O responsável do OMI lembra que al-Araoui era um dos membros fundadores da ala militar do Hamas, as Brigadas Iz Ad-Din Al-Qassam, cuja organização, antes de dia 02, já tinha em curso na região ações anti-Israel, sobretudo a sul do Líbano, com a intervenção do Hezbollah e de outros grupos ligados ao Hamas, na Síria e ultimamente a partir do Iémen, com múltiplas iniciativas do movimento Huthi.
“Desde o início da atual guerra, faz domingo três meses, a grande preocupação de toda a comunidade internacional centra-se nas dramáticas repercussões que o conflito projeta em termos securitários e humanitários em toda a região e no seu eventual alastramento para além da já de si bastante fustigada região do Médio Oriente”, realçou.
“Há, todavia, uma parte desta comunidade internacional que parece manter-se alheia ao sofrimento do povo palestiniano, devido a um conjunto de interesses inconfessáveis. A este propósito, não deixa de ser bastante estranho que alguns líderes mundiais se tenham mostrado sempre ligeiros na aplicação de sanções e de outro tipo de bloqueios a países com atuações alegadamente marginais, e no caso específico de Israel, se vão remetendo ao silêncio, mesmo quando estão em causa reconhecidamente crimes contra a humanidade”, frisou o vice-presidente do OIM.

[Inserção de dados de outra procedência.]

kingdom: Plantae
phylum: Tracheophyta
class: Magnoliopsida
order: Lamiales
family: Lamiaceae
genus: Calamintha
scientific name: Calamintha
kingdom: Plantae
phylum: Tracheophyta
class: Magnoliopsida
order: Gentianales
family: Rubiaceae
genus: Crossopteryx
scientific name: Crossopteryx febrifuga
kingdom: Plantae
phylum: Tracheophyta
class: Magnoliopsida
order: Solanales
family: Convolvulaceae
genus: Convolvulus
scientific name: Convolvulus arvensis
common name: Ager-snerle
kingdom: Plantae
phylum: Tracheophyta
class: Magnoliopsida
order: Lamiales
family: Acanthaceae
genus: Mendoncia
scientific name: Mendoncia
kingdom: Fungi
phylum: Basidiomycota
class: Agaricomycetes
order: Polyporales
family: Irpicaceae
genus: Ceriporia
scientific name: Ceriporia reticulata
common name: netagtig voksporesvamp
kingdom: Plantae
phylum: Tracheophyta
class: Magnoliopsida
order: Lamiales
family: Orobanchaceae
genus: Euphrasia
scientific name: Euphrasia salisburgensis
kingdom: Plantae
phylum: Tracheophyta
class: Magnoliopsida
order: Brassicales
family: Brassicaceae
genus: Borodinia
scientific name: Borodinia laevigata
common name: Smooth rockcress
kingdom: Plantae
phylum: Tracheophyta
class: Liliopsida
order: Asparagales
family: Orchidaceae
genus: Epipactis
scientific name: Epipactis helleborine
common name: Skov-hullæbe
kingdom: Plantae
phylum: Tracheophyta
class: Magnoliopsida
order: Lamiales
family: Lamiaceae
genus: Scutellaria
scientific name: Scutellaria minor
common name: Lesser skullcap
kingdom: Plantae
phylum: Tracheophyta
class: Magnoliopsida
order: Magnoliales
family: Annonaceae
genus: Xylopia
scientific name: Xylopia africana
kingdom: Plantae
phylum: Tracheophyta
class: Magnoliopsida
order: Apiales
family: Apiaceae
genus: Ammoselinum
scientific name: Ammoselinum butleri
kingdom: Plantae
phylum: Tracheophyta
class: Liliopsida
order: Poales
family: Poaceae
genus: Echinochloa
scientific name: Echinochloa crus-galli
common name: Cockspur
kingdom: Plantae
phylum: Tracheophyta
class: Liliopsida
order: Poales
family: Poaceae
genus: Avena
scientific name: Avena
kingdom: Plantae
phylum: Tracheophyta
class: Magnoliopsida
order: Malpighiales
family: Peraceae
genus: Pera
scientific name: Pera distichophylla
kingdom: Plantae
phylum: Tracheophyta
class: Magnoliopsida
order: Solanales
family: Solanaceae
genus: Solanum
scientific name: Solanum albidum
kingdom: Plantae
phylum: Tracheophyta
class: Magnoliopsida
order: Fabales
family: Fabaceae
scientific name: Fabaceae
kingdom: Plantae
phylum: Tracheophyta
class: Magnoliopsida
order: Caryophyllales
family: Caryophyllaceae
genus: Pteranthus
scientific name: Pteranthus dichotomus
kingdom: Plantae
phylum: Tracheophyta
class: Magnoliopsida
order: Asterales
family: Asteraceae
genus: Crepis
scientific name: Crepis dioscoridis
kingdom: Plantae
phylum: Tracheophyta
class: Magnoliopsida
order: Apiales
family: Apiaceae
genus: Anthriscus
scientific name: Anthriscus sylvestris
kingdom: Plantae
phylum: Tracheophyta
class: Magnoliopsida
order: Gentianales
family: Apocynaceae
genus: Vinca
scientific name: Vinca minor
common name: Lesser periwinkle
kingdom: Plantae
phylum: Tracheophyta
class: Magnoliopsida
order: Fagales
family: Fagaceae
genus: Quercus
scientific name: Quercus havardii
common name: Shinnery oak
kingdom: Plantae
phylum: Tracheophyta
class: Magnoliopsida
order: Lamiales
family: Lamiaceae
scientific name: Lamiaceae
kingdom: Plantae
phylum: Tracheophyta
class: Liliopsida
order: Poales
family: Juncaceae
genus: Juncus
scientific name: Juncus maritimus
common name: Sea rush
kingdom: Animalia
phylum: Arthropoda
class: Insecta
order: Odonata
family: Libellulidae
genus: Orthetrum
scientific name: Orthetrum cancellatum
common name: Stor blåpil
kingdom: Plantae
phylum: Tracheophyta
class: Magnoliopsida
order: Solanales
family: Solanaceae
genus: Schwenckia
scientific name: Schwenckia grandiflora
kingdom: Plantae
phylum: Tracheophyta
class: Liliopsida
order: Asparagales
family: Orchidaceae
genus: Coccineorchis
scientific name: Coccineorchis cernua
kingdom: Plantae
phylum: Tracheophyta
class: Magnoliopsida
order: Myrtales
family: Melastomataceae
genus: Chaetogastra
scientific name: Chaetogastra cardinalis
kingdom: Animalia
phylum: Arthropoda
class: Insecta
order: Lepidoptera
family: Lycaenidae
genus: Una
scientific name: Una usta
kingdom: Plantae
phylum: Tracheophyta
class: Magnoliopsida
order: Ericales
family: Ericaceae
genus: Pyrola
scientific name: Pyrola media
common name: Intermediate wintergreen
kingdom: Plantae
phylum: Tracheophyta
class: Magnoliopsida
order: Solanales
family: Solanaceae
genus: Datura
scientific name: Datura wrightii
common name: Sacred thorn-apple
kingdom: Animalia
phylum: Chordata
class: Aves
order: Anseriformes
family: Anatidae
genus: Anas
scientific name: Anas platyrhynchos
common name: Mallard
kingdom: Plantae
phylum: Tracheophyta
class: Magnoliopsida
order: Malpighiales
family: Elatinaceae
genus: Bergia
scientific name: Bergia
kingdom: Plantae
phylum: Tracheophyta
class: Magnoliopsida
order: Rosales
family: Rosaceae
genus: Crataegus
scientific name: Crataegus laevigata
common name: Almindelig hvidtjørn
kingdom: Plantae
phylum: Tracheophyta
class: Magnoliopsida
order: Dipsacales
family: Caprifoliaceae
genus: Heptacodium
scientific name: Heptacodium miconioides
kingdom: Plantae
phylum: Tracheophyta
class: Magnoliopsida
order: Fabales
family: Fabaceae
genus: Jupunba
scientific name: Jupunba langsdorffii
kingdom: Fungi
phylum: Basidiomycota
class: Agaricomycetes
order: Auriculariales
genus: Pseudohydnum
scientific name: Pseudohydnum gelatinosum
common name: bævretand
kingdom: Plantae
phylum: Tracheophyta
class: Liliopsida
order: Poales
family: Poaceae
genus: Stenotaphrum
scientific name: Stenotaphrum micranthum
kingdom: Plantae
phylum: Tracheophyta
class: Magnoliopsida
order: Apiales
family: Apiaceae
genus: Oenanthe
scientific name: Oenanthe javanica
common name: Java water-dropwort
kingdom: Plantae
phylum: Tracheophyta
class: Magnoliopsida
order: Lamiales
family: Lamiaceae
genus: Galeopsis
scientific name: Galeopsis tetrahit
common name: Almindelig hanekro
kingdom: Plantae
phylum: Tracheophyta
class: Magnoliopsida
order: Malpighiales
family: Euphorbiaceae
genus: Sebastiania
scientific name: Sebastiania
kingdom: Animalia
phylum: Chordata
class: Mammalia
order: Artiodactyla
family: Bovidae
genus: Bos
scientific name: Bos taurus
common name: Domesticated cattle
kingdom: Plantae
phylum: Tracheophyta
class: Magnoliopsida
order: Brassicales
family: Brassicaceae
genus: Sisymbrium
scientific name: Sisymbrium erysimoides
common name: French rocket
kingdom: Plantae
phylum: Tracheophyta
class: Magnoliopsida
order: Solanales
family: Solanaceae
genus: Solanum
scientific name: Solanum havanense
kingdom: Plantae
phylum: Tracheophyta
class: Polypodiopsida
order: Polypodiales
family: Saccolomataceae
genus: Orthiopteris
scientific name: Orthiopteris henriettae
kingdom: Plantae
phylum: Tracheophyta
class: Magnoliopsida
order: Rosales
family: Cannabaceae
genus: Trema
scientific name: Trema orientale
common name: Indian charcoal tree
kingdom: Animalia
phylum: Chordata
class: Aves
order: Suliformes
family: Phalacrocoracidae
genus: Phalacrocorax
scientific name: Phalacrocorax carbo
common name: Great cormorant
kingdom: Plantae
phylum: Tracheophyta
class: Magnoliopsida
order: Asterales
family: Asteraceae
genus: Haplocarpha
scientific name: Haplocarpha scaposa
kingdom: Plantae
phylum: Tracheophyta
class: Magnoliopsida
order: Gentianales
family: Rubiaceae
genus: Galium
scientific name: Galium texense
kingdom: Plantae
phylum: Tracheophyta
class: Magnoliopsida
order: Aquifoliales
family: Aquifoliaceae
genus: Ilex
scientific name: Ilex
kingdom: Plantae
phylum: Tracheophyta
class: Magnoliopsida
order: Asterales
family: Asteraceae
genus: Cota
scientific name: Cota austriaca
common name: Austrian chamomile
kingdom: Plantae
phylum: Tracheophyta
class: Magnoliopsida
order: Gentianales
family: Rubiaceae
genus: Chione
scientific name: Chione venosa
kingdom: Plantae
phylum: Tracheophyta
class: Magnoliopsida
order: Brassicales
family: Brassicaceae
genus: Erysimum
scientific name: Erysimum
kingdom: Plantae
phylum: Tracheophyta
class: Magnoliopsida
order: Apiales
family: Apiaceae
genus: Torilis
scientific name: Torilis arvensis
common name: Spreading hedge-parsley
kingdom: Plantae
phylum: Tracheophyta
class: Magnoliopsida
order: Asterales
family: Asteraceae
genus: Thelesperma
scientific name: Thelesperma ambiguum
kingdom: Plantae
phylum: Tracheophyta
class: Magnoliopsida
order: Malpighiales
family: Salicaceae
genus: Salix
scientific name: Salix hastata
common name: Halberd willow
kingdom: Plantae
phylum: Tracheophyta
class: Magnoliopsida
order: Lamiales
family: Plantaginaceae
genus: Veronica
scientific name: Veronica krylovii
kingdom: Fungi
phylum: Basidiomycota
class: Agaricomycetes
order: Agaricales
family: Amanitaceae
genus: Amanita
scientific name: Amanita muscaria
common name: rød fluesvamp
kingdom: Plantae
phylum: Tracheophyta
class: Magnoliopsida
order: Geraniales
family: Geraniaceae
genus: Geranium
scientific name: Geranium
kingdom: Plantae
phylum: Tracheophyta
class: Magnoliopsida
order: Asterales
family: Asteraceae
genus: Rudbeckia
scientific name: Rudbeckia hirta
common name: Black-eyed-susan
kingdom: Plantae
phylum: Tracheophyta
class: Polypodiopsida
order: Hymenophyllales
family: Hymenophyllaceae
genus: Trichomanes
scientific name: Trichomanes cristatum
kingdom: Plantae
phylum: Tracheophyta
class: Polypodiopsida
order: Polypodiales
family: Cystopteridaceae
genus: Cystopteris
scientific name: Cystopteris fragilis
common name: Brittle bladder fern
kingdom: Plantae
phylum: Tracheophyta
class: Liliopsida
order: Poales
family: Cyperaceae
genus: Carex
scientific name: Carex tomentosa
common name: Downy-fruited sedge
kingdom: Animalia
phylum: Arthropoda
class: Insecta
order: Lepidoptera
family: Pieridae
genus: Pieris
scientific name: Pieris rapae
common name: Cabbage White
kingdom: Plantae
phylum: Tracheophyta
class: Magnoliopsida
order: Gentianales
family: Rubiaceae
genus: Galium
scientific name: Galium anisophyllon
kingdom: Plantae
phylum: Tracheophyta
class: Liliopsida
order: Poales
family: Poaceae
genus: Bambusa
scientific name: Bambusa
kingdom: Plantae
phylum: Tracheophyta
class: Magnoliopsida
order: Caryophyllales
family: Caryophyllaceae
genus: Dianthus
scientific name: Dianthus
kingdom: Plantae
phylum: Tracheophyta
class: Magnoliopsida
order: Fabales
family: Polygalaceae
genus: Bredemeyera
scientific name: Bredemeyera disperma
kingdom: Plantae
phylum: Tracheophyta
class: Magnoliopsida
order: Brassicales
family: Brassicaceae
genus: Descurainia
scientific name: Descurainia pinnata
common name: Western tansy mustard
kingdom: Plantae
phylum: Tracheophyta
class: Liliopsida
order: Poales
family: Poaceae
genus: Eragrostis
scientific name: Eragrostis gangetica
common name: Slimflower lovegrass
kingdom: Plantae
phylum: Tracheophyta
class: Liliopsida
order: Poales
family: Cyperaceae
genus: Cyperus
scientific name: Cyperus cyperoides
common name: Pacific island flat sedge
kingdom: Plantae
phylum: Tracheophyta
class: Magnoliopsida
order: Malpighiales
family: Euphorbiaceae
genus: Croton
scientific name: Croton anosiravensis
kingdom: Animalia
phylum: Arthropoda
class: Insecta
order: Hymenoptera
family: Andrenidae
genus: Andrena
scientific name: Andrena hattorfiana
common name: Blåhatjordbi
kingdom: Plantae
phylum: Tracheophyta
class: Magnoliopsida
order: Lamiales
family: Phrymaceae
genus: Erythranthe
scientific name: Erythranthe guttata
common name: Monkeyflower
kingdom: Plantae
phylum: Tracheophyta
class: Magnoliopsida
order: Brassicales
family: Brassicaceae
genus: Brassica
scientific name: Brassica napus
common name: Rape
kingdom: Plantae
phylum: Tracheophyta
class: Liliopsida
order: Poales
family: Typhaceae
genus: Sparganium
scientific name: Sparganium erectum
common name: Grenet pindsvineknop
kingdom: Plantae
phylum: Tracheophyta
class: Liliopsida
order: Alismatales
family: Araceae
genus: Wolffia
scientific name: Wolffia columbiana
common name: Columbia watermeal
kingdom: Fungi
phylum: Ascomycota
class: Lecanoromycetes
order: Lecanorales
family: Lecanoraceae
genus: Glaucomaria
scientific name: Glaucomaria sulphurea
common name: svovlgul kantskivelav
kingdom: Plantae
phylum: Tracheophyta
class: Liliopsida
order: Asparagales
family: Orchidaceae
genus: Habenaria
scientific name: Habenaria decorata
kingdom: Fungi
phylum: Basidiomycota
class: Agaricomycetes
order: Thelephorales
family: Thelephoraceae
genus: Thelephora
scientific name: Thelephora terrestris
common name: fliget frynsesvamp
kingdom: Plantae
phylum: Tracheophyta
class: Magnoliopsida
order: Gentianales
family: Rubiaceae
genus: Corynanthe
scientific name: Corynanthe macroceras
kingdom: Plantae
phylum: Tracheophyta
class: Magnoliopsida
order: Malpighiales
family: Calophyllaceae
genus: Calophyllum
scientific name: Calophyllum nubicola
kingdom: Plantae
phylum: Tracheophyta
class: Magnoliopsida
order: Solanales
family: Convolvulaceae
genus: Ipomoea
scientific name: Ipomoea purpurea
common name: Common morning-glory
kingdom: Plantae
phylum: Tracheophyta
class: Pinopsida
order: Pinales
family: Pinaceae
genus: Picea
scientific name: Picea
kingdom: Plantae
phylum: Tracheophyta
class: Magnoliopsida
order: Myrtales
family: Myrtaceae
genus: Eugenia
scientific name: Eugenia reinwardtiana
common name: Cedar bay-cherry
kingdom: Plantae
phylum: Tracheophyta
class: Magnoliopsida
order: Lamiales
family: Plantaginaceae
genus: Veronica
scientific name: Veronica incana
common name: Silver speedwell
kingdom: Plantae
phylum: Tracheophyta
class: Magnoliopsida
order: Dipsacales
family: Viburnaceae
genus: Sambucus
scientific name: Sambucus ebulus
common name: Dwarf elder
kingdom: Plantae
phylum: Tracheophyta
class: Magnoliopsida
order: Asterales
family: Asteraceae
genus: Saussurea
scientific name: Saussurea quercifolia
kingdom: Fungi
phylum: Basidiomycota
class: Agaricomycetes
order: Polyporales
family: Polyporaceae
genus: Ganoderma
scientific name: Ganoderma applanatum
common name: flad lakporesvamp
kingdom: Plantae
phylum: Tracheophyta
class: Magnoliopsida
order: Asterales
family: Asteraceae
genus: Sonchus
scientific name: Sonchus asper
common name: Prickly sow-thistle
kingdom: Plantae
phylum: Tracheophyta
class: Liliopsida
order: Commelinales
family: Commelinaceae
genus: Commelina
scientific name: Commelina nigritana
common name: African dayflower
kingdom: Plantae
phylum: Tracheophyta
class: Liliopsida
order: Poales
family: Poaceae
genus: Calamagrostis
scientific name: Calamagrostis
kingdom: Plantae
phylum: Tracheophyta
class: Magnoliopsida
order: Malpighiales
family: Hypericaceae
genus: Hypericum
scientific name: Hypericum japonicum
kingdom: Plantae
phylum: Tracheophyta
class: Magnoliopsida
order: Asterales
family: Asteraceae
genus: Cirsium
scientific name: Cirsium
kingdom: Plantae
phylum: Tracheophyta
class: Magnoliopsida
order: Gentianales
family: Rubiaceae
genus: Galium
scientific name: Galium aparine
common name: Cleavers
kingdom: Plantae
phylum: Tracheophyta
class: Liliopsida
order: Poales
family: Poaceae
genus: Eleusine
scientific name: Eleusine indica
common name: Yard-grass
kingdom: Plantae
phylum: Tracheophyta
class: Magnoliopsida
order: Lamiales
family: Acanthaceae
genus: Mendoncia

Para João Henriques, “objetivamente, as tensões na região do Mar Vermelho estão a aumentar como resultado dos ataques dos Huthis a navios mercantes que transitam por aquele espaço.
“Em resposta, as forças norte-americanas têm atacado embarcações do movimento e, no que poderá ser entendido como uma clara escalada do conflito, o Irão anunciou o envio de um navio de guerra para o Mar Vermelho”, acrescentou.
“O certo é que o conflito no Mar Vermelho tem vindo a perturbar o comércio marítimo internacional, levando-o ao envolvimento crescente do Reino Unido e dos Estados Unidos, aprofundando as preocupações quanto a uma potencial escalada”, concluiu Henriques, realçando igualmente a existência de “mais perguntas do que respostas”.